Para mí, la lectura atraviesa, esta primera noche de agosto, tres fases.

En primer lugar está la irritación por toda esta situación poco práctica. Después, aquel sentimiento que se apodera de mí siempre que pienso en este libro: la solemnidad. La certeza de que constituye la base, el límite. De que cuando uno intenta abrirse camino hacia atrás, pasando por Lobachevsky y Newton y seguir hacia atrás, tan atrás como sea posible llegar, entonces se acaba en Euclides.

– «Sobre la mayor de dos líneas rectas de longitud desigual…»

En un momento preciso, dejo de ver lo que leo. Sólo existe mi propia voz en el salón y la luz de la puesta de sol, que nos llega desde el puerto Sur. Y luego, ni tan siquiera está la voz, luego sólo existimos yo y el niño. En un momento preciso, me detengo. Y simplemente estamos allí, sentados, mirando al infinito, como si yo tuviera quince años y él dieciséis y hubiéramos llegado a un punto sin retorno. En un momento dado, se levanta silenciosamente y desaparece. Contemplo la puesta de sol que en esta estación dura tres horas. Como si, a pesar de todo, el sol, en el último momento, hubiera encontrado cualidades en el mundo de las que ahora no puede deshacerse sino a regañadientes.

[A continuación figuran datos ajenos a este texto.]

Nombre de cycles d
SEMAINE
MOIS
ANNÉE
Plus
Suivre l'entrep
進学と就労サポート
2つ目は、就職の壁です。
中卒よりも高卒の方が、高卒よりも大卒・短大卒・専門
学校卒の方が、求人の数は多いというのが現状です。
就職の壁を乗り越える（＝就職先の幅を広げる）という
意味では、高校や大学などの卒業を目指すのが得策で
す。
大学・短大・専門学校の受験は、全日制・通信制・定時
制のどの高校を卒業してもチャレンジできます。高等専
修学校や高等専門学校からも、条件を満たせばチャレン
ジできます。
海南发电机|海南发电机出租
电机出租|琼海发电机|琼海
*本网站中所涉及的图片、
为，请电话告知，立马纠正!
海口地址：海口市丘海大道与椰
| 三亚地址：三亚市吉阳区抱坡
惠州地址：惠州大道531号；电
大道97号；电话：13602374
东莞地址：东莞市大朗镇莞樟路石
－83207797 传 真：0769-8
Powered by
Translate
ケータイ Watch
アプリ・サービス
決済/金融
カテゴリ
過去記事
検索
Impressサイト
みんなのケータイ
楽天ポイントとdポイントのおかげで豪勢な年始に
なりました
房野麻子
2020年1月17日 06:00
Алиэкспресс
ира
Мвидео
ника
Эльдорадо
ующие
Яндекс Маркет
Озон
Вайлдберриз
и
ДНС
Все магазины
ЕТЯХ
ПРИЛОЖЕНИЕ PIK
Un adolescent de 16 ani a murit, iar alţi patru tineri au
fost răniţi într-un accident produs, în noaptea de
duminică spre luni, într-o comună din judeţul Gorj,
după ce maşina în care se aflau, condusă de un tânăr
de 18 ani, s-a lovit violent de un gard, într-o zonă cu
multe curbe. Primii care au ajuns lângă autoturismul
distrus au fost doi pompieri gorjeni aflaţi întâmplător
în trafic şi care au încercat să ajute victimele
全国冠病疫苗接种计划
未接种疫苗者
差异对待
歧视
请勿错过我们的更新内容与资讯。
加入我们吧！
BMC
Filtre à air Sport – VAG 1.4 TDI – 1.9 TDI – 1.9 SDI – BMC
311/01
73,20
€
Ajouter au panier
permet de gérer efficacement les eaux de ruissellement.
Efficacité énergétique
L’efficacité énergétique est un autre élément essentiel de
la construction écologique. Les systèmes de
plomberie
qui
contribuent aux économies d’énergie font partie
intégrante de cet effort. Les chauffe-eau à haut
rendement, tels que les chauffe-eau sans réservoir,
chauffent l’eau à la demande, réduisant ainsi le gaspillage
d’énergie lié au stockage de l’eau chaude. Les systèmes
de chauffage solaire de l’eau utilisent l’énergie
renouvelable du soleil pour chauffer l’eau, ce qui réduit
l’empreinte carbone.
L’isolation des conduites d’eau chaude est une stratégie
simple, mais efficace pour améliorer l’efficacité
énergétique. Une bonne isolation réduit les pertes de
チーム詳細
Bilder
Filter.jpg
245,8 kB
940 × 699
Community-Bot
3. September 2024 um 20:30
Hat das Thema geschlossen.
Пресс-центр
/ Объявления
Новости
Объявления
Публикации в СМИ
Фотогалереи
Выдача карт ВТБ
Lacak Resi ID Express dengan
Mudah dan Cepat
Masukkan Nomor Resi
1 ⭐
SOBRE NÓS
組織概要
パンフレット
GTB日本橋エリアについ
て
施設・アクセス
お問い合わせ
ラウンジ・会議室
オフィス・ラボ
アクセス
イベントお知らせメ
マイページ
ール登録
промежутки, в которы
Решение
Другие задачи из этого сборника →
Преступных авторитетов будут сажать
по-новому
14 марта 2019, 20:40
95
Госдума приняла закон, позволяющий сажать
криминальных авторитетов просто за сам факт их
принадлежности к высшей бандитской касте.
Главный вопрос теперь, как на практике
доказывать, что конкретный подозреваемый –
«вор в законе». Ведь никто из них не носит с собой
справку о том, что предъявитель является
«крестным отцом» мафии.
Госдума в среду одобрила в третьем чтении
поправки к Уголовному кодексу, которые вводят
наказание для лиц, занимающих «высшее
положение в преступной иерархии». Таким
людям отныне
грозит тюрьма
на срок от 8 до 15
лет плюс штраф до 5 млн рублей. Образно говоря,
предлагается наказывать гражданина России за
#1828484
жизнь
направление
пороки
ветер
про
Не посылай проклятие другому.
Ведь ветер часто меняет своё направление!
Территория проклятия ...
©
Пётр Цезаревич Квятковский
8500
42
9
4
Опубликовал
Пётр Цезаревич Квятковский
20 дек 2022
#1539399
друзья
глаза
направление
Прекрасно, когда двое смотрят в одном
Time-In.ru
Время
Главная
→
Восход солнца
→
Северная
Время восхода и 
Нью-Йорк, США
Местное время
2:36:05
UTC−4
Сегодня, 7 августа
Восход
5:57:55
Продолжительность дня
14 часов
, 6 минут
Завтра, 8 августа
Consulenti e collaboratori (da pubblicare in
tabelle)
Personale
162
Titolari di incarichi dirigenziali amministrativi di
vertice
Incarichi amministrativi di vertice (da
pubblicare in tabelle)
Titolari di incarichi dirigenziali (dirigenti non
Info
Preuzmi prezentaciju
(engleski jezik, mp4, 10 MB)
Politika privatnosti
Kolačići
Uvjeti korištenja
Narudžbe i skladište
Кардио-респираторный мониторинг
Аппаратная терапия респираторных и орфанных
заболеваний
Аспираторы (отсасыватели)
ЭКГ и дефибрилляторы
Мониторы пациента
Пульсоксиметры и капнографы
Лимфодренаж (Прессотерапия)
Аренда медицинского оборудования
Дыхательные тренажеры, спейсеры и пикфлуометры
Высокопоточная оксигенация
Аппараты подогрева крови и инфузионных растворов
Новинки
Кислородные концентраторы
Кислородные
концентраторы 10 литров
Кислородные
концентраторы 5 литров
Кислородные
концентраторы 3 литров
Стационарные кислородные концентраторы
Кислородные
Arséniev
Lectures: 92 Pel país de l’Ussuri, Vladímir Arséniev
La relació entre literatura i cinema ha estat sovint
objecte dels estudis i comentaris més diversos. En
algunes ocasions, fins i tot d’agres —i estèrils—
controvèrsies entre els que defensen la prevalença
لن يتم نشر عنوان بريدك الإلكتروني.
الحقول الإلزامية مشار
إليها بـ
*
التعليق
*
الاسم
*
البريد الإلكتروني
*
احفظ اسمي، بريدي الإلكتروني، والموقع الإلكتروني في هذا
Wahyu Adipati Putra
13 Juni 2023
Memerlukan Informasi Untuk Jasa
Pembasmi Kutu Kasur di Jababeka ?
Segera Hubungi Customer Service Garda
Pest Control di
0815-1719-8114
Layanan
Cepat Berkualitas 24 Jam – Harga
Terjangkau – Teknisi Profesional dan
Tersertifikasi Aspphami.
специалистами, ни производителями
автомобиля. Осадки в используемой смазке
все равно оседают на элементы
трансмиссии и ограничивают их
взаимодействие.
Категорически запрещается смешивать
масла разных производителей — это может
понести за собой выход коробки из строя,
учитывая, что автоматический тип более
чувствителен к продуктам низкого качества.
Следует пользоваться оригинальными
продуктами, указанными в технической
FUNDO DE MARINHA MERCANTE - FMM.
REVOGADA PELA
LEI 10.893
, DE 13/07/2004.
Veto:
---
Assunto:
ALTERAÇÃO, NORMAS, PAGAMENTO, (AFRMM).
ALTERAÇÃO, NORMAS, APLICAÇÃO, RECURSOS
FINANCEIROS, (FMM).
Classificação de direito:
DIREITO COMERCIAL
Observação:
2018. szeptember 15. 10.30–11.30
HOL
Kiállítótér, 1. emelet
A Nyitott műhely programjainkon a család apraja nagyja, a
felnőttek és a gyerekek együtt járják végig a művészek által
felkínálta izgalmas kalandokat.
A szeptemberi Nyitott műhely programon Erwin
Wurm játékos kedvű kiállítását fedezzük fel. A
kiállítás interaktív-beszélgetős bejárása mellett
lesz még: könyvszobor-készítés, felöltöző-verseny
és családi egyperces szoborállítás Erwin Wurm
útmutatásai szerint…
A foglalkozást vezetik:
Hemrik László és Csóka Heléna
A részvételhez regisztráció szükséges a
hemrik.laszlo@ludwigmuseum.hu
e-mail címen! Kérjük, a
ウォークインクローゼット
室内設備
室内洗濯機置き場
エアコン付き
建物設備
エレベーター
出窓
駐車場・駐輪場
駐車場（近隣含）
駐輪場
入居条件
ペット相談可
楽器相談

Naturalmente no se dejó asustar por Euclides. Naturalmente era irrelevante lo que le leyera. De hecho, hubiera podido leerle el listín de teléfonos. O el Detection and Classification of Ice, de Lewis y Carrisa. En cualquier caso hubiera venido y se hubiera sentado conmigo en el sofá.

Durante algunos períodos solía aparecer cada día. Y hubo períodos de hasta quince días durante los que sólo lo veía una vez y a lo lejos. Pero solía venir cuando estaba oscureciendo, cuando había finalizado el día y Juliana estaba sin sentido.

De vez en cuando lo metía en la bañera. No le gustaba el agua caliente. Pero con agua fría era imposible que quedara limpio. Lo ponía de pie en la bañera y abría la ducha de teléfono. Nunca protestaba. Hacía ya tiempo que había aprendido a resignarse ante las adversidades. Pero en ningún momento apartaba su mirada, llena de reproche, de mi cara.